La Iglesia Católica no ha evolucionado al mismo ritmo que mi pensamiento. En mi niñez y adolescencia, allá por los años cincuenta, yo veía con satisfacción -circunstancias familiares y educacionales obligaban- que el Papa Pío XII apoyase a quien había salvado a España de las garras del comunismo, que la doctrina católica determinase los contenidos del Boletín Oficial del Estado (BOE), que obispos y demás jerarquía eclesiástica hiciesen el saludo fascista en los eventos oficiales, que rezasen en las misas por el “caudillo Francisco” y que le sacaran de paseo bajo palio; pues no en balde era “Caudillo por la Gracia de Dios” y había salido victorioso de la “Cruzada de Liberación”.
No obstante, cuando en la siguiente década fui a la Universidad, me percaté de que no era oro todo lo que relucía.
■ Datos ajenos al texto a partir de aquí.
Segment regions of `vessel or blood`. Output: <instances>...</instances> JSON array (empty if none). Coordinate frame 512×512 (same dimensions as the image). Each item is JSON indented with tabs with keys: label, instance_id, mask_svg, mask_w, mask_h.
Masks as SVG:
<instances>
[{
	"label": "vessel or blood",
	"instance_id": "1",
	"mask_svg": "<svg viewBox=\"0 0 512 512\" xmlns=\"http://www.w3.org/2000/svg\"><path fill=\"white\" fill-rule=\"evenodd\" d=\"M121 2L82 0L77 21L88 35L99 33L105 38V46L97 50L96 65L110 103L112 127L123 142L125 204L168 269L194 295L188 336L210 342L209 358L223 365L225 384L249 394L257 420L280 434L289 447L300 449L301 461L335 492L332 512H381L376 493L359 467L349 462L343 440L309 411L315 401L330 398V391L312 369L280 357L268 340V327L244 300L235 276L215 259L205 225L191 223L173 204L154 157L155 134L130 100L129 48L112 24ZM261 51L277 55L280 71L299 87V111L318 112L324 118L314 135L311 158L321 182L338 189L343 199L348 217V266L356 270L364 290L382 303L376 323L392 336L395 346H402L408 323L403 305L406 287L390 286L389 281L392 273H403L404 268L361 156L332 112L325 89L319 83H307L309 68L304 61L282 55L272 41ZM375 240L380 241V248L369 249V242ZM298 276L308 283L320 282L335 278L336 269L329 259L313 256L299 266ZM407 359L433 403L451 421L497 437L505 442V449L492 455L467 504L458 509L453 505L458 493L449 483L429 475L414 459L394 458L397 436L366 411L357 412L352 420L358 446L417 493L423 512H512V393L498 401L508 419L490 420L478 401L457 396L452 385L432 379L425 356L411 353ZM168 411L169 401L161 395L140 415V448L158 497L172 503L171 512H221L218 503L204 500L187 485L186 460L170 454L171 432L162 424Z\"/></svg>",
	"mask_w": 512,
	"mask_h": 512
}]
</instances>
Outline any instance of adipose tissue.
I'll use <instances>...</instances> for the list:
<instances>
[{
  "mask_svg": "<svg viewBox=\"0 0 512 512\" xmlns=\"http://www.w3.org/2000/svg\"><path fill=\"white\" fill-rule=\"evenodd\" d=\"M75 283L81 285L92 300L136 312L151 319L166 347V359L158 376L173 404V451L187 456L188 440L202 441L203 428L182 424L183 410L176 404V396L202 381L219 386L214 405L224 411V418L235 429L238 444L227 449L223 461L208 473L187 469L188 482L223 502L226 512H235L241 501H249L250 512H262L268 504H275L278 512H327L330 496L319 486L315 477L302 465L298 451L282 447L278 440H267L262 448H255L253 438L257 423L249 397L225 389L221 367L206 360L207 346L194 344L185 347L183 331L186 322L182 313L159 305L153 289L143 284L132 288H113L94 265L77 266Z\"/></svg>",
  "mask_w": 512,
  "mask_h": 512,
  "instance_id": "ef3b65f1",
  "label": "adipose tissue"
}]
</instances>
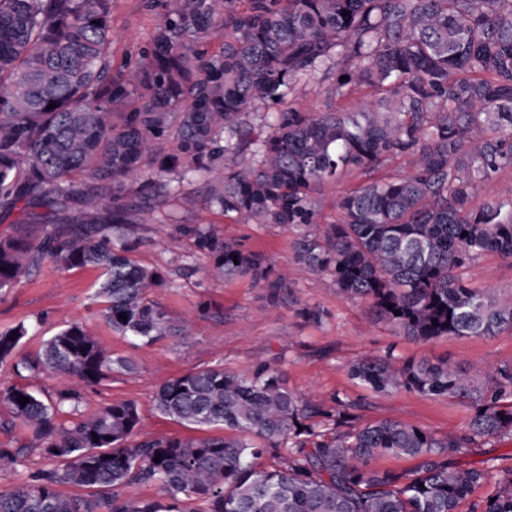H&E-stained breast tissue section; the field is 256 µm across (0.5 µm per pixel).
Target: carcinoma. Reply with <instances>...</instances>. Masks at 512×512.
I'll return each instance as SVG.
<instances>
[{
    "label": "carcinoma",
    "mask_w": 512,
    "mask_h": 512,
    "mask_svg": "<svg viewBox=\"0 0 512 512\" xmlns=\"http://www.w3.org/2000/svg\"><path fill=\"white\" fill-rule=\"evenodd\" d=\"M159 6L152 41L115 69L112 0H0V215L16 213L20 224L0 238V288L45 257L100 268L105 321L144 345L157 341L176 330L146 299L164 275L128 257L129 227L147 223L144 204L168 206L184 183L221 169L206 204L237 222L296 229L295 267L182 227L213 277H248L278 306L300 274H325L374 321L415 340L512 330V293L492 296L463 278L486 253L512 261V192L475 204L512 169V0ZM215 26L224 28L217 49L208 41ZM299 85L319 88L325 109L296 106ZM362 88L374 91L373 107L339 104ZM398 157L408 170L383 171ZM356 171L365 182L343 191L339 219L322 220V187ZM27 334L23 324L0 332L1 366L85 385L130 368L80 324L17 361ZM349 375L378 395L464 400L473 415L442 436L395 420L361 423L347 398L303 399L258 362L190 372L156 393L162 416L226 434L129 445L135 403L65 426L57 414L76 407L78 390L46 401L11 386L0 400L61 464L0 490V512H512V470L457 466L480 438L512 439V364L464 369L390 349ZM281 448L285 460L260 466ZM380 456L417 464L380 470ZM131 483L154 486L157 497L106 493ZM61 484L96 493L65 497ZM482 485L492 493L470 500Z\"/></svg>",
    "instance_id": "carcinoma-1"
}]
</instances>
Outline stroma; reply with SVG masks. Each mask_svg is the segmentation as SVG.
<instances>
[{"label": "stroma", "instance_id": "1", "mask_svg": "<svg viewBox=\"0 0 512 512\" xmlns=\"http://www.w3.org/2000/svg\"><path fill=\"white\" fill-rule=\"evenodd\" d=\"M158 11L150 0H114L112 8V63L121 66L136 58L152 39ZM205 183L185 185L172 205L173 220L139 224V243L132 259L161 271L166 283L155 289L157 302L172 325L190 322L189 337L168 336L144 345L112 329L100 316L103 299L95 295L100 272L93 268H64L45 259L30 268L10 288L0 289V331L20 324L29 333L19 345V355L35 354L43 340L72 323L84 325L109 354L127 358L131 366L117 370L100 384L85 387L78 408H64L60 423L97 413L121 401L135 402L140 432L156 437L200 438L204 432L172 421L155 409L159 387L174 377L207 368L241 371L263 359L278 368L289 389L303 396L329 401L341 395L360 402L363 420L391 419L442 435L465 428L471 410L448 398L430 399L400 392L378 396L349 374L358 359L383 355L387 350L405 359H447L468 366L484 359L512 364V332L493 336H443L420 342L367 318L365 305L337 293L330 278L312 274L302 279L292 301L269 306L263 289L249 279L215 280L209 262L193 237L181 233L184 225L215 232L237 241L243 249L264 254L280 264L293 260V231L272 224L234 223L204 204ZM471 286L493 294L512 292V262L487 254L463 272ZM319 307L322 322L305 320L304 307ZM0 448L16 451L15 460L0 462V489L54 468L56 462L35 441L22 422L10 419L0 402ZM466 467L512 468V440L487 437L461 455Z\"/></svg>", "mask_w": 512, "mask_h": 512}]
</instances>
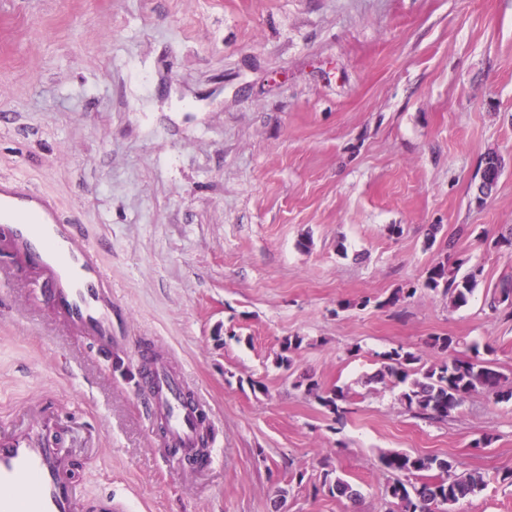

El régimen que dirigía el “generalísimo” era extremadamente reacio a reconocer los derechos y las libertades más básicas y esenciales de los ciudadanos, imponía desde el poder una sola forma de entender la política, la moral e, incluso, el comportamiento social y que a los insumisos de esta única conducta se les perseguía o, en el mejor de los casos, se les marginaba, pero que, a pesar de todo ello, la Iglesia Católica seguía apoyando este despótico régimen, continuaba haciendo el saludo fascista, persistía en rezar por el dictador en sus misas o se empecinaba en pasearlo bajo palio; y que lo dejó de hacer, solamente, tras la muerte del tirano.
Una vez medio asentado el nuevo sistema democrático, pensé que, por fin, había llegado la hora del reconocimiento de los valores ciudadanos tan largamente proscritos; pero la cuestión no iba a ser sencilla. La resistencia de la Iglesia Católica fue, y sigue siendo, feroz. Púlpitos, confesionarios, privilegiadas tribunas usurpadas durante excesivo tiempo, medios de comunicación propios y afines, todos estos instrumentos y algunos más que quedarán con seguridad en el tintero, han sido y son utilizados con el propósito de que los ciudadanos no puedan conseguir -quizás sea más propio decir conquistar- algo tan esencial como es el ejercicio de sus derechos y libertades.
Cito, como botones de muestra, el divorcio, el uso del preservativo, la interrupción del embarazo, el matrimonio entre personas del mismo sexo o la investigación con embriones y células madre. Todas ellas cuestiones sobre las que la Iglesia puede adoctrinar libremente a sus fieles para que se conduzcan en el sentido que crean por conveniente; pero esta ascendencia sobre su clientela no persuade a los dirigentes eclesiásticos del deseo de imponer, también a los demás, su propia doctrina, sus peculiares enseñanzas y sus dogmáticas creencias. Han sido demasiados años otorgando el “nihil obstat” al BOE y, esta excepcional prerrogativa, crea dependencia.
Aún recuerdo con cierta inquietud, por lo que significaba de primera conquista notable de nuestros derechos, las beligerantes concentraciones que, a finales de los setenta, se realizaban en contra de la Ley del divorcio que se tramitaba en el Congreso de los Diputados y que, finalmente, se aprobó en junio de 1981.
¡Y que decir de las más recientes manifestaciones, casi carnavalescas, de los políticos populares yendo de la manita de la cavernícola curia que, vestida con sus mejores galas, se expresaban violentamente contra el matrimonio homosexual o la nueva Ley del aborto, profiriendo gritos de “degenerados” y “asesinos” contra los que, haciendo uso de las leyes emanadas del Parlamento, se casan o abortan cumpliendo con las condiciones en ellas establecidas!
Pues bien, ahora sale el Papa Ratzinger y, en unas declaraciones realizadas este jueves en el Vaticano ante un grupo de obispos brasileños, no se le ocurre otra cosa que exigir “la presencia de Dios en la vida política”. Pero, hombre de dios, representante del todopoderoso y vicario de cristo, ¿cuándo ha estado la Iglesia Católica alejada del devenir político, social, cultural e, incluso, económico de nuestro país o del mundo occidental, salvo con alguna honrosa excepción?
Esto nos ocurre por ser tan condescendientes o tan acojonados -que no encuentro otra palabra que exprese mejor la idea-. Así que ¿para cuándo la absoluta y radical independencia de las religiones -todas- del Estado? ¿no va siendo ya hora después de siglos de dominación de las mentes por la ignorancia, la irracionalidad, la intransigencia y el dogmatismo?
Que no se demore por más tiempo ¡LAICISMO, YA!